◆ Assigned task ◆
Copy each of the following items line for line, with no changes.

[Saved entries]
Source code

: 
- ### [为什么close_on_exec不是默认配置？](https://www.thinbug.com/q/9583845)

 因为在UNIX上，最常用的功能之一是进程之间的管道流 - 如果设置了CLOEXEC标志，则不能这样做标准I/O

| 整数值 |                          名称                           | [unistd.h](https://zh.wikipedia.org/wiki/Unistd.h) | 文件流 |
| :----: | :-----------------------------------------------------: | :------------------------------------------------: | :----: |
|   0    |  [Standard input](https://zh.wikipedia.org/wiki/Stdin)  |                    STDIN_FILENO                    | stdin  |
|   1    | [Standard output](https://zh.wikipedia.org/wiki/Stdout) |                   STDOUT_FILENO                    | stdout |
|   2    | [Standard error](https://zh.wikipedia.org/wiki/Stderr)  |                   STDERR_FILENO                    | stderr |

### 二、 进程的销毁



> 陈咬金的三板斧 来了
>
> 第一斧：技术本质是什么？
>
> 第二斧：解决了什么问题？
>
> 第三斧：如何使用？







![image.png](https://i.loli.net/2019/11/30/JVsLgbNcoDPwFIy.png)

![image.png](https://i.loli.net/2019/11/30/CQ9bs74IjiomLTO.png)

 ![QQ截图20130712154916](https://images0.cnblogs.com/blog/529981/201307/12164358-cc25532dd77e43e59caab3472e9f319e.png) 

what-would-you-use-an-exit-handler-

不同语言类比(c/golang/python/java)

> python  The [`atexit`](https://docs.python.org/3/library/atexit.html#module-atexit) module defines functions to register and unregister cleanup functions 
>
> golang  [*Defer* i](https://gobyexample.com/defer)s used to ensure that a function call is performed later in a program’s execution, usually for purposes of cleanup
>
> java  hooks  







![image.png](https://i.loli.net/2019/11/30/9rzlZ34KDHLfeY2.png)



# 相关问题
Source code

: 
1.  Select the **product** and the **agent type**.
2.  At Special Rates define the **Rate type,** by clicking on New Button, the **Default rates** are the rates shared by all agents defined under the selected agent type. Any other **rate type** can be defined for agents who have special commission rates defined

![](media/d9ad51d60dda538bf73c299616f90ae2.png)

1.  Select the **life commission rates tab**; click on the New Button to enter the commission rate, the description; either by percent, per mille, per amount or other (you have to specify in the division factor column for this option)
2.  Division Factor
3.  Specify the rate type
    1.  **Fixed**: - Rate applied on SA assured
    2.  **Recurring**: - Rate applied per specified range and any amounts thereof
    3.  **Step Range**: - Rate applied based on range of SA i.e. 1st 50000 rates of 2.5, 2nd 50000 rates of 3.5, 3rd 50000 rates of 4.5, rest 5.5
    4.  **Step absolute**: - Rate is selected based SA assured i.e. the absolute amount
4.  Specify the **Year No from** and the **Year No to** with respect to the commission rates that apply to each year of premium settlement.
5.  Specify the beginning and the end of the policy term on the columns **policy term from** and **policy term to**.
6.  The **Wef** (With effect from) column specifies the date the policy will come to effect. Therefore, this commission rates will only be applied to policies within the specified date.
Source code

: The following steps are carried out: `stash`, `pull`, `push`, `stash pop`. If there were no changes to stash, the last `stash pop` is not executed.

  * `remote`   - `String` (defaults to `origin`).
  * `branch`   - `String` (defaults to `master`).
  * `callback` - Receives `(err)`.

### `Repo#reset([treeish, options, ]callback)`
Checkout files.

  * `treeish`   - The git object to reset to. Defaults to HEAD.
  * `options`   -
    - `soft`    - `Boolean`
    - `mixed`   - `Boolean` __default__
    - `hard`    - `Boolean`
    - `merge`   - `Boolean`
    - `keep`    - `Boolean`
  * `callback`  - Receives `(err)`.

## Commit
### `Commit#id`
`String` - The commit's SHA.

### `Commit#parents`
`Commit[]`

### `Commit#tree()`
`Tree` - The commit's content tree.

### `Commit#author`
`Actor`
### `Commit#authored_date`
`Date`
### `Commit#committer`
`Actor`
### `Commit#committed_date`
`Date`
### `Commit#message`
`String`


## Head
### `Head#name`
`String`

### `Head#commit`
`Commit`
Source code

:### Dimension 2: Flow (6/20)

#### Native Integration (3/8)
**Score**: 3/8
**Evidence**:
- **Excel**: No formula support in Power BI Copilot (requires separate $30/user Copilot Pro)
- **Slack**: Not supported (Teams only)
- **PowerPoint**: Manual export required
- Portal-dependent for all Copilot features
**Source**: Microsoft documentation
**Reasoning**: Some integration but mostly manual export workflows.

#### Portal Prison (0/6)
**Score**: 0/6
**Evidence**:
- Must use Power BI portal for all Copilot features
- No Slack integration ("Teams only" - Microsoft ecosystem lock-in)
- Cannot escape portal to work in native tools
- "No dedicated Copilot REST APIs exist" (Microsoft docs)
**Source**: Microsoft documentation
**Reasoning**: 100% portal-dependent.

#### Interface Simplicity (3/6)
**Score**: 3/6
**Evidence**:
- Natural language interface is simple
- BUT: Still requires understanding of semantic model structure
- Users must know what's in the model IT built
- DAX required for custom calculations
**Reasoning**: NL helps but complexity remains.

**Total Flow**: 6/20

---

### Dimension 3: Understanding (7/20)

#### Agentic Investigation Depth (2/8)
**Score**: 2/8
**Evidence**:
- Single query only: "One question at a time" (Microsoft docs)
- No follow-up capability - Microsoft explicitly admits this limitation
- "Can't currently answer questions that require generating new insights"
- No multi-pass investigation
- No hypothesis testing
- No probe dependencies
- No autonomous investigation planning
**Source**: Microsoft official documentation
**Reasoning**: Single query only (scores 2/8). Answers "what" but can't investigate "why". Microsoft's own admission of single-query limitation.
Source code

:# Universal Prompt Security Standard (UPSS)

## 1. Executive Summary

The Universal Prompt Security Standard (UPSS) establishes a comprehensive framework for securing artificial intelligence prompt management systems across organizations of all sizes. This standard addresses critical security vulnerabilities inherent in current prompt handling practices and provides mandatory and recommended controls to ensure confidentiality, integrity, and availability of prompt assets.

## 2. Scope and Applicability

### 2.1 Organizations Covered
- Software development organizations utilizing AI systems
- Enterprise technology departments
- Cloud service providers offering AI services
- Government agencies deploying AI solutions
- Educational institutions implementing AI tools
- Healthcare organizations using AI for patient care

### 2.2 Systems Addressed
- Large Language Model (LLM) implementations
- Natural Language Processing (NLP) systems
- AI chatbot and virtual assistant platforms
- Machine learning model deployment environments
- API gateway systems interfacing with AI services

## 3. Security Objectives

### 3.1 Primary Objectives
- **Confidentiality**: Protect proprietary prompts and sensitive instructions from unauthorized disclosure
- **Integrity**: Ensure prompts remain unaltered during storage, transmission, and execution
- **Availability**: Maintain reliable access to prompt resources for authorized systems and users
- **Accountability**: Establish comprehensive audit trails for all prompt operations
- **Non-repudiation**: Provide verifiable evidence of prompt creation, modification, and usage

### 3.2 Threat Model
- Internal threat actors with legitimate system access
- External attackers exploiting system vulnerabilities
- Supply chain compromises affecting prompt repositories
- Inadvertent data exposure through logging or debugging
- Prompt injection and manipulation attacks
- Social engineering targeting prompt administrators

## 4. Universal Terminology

◆ Answer for the task ◆
Source code

: 
- ### [为什么close_on_exec不是默认配置？](https://www.thinbug.com/q/9583845)

 因为在UNIX上，最常用的功能之一是进程之间的管道流 - 如果设置了CLOEXEC标志，则不能这样做标准I/O

| 整数值 |                          名称                           | [unistd.h](https://zh.wikipedia.org/wiki/Unistd.h) | 文件流 |
| :----: | :-----------------------------------------------------: | :------------------------------------------------: | :----: |
|   0    |  [Standard input](https://zh.wikipedia.org/wiki/Stdin)  |                    STDIN_FILENO                    | stdin  |
|   1    | [Standard output](https://zh.wikipedia.org/wiki/Stdout) |                   STDOUT_FILENO                    | stdout |
|   2    | [Standard error](https://zh.wikipedia.org/wiki/Stderr)  |                   STDERR_FILENO                    | stderr |

### 二、 进程的销毁



> 陈咬金的三板斧 来了
>
> 第一斧：技术本质是什么？
>
> 第二斧：解决了什么问题？
>
> 第三斧：如何使用？







![image.png](https://i.loli.net/2019/11/30/JVsLgbNcoDPwFIy.png)

![image.png](https://i.loli.net/2019/11/30/CQ9bs74IjiomLTO.png)

 ![QQ截图20130712154916](https://images0.cnblogs.com/blog/529981/201307/12164358-cc25532dd77e43e59caab3472e9f319e.png) 

what-would-you-use-an-exit-handler-

不同语言类比(c/golang/python/java)

> python  The [`atexit`](https://docs.python.org/3/library/atexit.html#module-atexit) module defines functions to register and unregister cleanup functions 
>
> golang  [*Defer* i](https://gobyexample.com/defer)s used to ensure that a function call is performed later in a program’s execution, usually for purposes of cleanup
>
> java  hooks  







![image.png](https://i.loli.net/2019/11/30/9rzlZ34KDHLfeY2.png)



# 相关问题
Source code

: 
1.  Select the **product** and the **agent type**.
2.  At Special Rates define the **Rate type,** by clicking on New Button, the **Default rates** are the rates shared by all agents defined under the selected agent type. Any other **rate type** can be defined for agents who have special commission rates defined

![](media/d9ad51d60dda538bf73c299616f90ae2.png)

1.  Select the **life commission rates tab**; click on the New Button to enter the commission rate, the description; either by percent, per mille, per amount or other (you have to specify in the division factor column for this option)
2.  Division Factor
3.  Specify the rate type
    1.  **Fixed**: - Rate applied on SA assured
    2.  **Recurring**: - Rate applied per specified range and any amounts thereof
    3.  **Step Range**: - Rate applied based on range of SA i.e. 1st 50000 rates of 2.5, 2nd 50000 rates of 3.5, 3rd 50000 rates of 4.5, rest 5.5
    4.  **Step absolute**: - Rate is selected based SA assured i.e. the absolute amount
4.  Specify the **Year No from** and the **Year No to** with respect to the commission rates that apply to each year of premium settlement.
5.  Specify the beginning and the end of the policy term on the columns **policy term from** and **policy term to**.
6.  The **Wef** (With effect from) column specifies the date the policy will come to effect. Therefore, this commission rates will only be applied to policies within the specified date.
Source code

: The following steps are carried out: `stash`, `pull`, `push`, `stash pop`. If there were no changes to stash, the last `stash pop` is not executed.

  * `remote`   - `String` (defaults to `origin`).
  * `branch`   - `String` (defaults to `master`).
  * `callback` - Receives `(err)`.

### `Repo#reset([treeish, options, ]callback)`
Checkout files.

  * `treeish`   - The git object to reset to. Defaults to HEAD.
  * `options`   -
    - `soft`    - `Boolean`
    - `mixed`   - `Boolean` __default__
    - `hard`    - `Boolean`
    - `merge`   - `Boolean`
    - `keep`    - `Boolean`
  * `callback`  - Receives `(err)`.

## Commit
### `Commit#id`
`String` - The commit's SHA.

### `Commit#parents`
`Commit[]`

### `Commit#tree()`
`Tree` - The commit's content tree.

### `Commit#author`
`Actor`
### `Commit#authored_date`
`Date`
### `Commit#committer`
`Actor`
### `Commit#committed_date`
`Date`
### `Commit#message`
`String`


## Head
### `Head#name`
`String`

### `Head#commit`
`Commit`
Source code

:### Dimension 2: Flow (6/20)

#### Native Integration (3/8)
**Score**: 3/8
**Evidence**:
- **Excel**: No formula support in Power BI Copilot (requires separate $30/user Copilot Pro)
- **Slack**: Not supported (Teams only)
- **PowerPoint**: Manual export required
- Portal-dependent for all Copilot features
**Source**: Microsoft documentation
**Reasoning**: Some integration but mostly manual export workflows.

#### Portal Prison (0/6)
**Score**: 0/6
**Evidence**:
- Must use Power BI portal for all Copilot features
- No Slack integration ("Teams only" - Microsoft ecosystem lock-in)
- Cannot escape portal to work in native tools
- "No dedicated Copilot REST APIs exist" (Microsoft docs)
**Source**: Microsoft documentation
**Reasoning**: 100% portal-dependent.

#### Interface Simplicity (3/6)
**Score**: 3/6
**Evidence**:
- Natural language interface is simple
- BUT: Still requires understanding of semantic model structure
- Users must know what's in the model IT built
- DAX required for custom calculations
**Reasoning**: NL helps but complexity remains.

**Total Flow**: 6/20

---

### Dimension 3: Understanding (7/20)

#### Agentic Investigation Depth (2/8)
**Score**: 2/8
**Evidence**:
- Single query only: "One question at a time" (Microsoft docs)
- No follow-up capability - Microsoft explicitly admits this limitation
- "Can't currently answer questions that require generating new insights"
- No multi-pass investigation
- No hypothesis testing
- No probe dependencies
- No autonomous investigation planning
**Source**: Microsoft official documentation
**Reasoning**: Single query only (scores 2/8). Answers "what" but can't investigate "why". Microsoft's own admission of single-query limitation.
Source code

:# Universal Prompt Security Standard (UPSS)

## 1. Executive Summary

The Universal Prompt Security Standard (UPSS) establishes a comprehensive framework for securing artificial intelligence prompt management systems across organizations of all sizes. This standard addresses critical security vulnerabilities inherent in current prompt handling practices and provides mandatory and recommended controls to ensure confidentiality, integrity, and availability of prompt assets.

## 2. Scope and Applicability

### 2.1 Organizations Covered
- Software development organizations utilizing AI systems
- Enterprise technology departments
- Cloud service providers offering AI services
- Government agencies deploying AI solutions
- Educational institutions implementing AI tools
- Healthcare organizations using AI for patient care

### 2.2 Systems Addressed
- Large Language Model (LLM) implementations
- Natural Language Processing (NLP) systems
- AI chatbot and virtual assistant platforms
- Machine learning model deployment environments
- API gateway systems interfacing with AI services

## 3. Security Objectives

### 3.1 Primary Objectives
- **Confidentiality**: Protect proprietary prompts and sensitive instructions from unauthorized disclosure
- **Integrity**: Ensure prompts remain unaltered during storage, transmission, and execution
- **Availability**: Maintain reliable access to prompt resources for authorized systems and users
- **Accountability**: Establish comprehensive audit trails for all prompt operations
- **Non-repudiation**: Provide verifiable evidence of prompt creation, modification, and usage

### 3.2 Threat Model
- Internal threat actors with legitimate system access
- External attackers exploiting system vulnerabilities
- Supply chain compromises affecting prompt repositories
- Inadvertent data exposure through logging or debugging
- Prompt injection and manipulation attacks
- Social engineering targeting prompt administrators

## 4. Universal Terminology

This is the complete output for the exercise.